▶ [What is being asked] Rewrite the rows starting at the one that contains "Wrap output in <instances>...</instances>. Find" and ending with the last row, replacing "Coordinate frame" with "Reference frame" and leaving everything else unchanged.

▶ [Data section]

──────────

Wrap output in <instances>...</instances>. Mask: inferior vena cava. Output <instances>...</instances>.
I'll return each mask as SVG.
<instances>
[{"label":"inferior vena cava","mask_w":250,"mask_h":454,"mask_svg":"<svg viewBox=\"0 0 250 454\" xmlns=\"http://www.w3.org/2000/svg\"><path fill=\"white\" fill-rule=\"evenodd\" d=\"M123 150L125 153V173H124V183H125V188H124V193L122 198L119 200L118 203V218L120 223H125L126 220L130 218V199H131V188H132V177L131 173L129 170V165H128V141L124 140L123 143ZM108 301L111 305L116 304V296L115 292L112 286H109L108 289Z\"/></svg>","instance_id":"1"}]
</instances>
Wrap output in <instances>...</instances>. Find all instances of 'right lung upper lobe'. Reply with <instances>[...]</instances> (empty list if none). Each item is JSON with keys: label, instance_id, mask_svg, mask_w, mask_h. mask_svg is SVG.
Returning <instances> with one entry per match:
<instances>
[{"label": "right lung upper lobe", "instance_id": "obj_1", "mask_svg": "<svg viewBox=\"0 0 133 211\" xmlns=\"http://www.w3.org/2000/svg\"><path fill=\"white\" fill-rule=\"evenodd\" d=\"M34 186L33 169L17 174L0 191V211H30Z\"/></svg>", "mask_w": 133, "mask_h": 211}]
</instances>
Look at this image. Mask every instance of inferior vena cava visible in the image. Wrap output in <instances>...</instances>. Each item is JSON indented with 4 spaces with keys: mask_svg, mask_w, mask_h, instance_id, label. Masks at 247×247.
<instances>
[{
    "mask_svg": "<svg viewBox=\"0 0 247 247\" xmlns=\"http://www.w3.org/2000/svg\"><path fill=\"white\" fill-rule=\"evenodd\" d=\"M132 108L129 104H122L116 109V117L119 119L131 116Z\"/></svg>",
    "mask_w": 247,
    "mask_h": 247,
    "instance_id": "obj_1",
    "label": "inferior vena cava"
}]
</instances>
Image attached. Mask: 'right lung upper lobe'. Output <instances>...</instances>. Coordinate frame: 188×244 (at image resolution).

──────────

▶ [Answer to this exercise]
Wrap output in <instances>...</instances>. Find all instances of 'right lung upper lobe'. Reply with <instances>[...]</instances> (empty list if none). Each item is JSON with keys: label, instance_id, mask_svg, mask_w, mask_h. mask_svg is SVG.
Returning <instances> with one entry per match:
<instances>
[{"label": "right lung upper lobe", "instance_id": "obj_1", "mask_svg": "<svg viewBox=\"0 0 133 211\" xmlns=\"http://www.w3.org/2000/svg\"><path fill=\"white\" fill-rule=\"evenodd\" d=\"M34 186L33 169L17 174L0 191V211H30Z\"/></svg>", "mask_w": 133, "mask_h": 211}]
</instances>
Look at this image. Mask every instance of inferior vena cava visible in the image. Wrap output in <instances>...</instances>. Each item is JSON indented with 4 spaces with keys: mask_svg, mask_w, mask_h, instance_id, label. Masks at 247×247.
<instances>
[{
    "mask_svg": "<svg viewBox=\"0 0 247 247\" xmlns=\"http://www.w3.org/2000/svg\"><path fill=\"white\" fill-rule=\"evenodd\" d=\"M132 108L129 104H122L116 109V117L119 119L131 116Z\"/></svg>",
    "mask_w": 247,
    "mask_h": 247,
    "instance_id": "obj_1",
    "label": "inferior vena cava"
}]
</instances>
Image attached. Mask: 'right lung upper lobe'. Output <instances>...</instances>. Reference frame: 188×244 (at image resolution).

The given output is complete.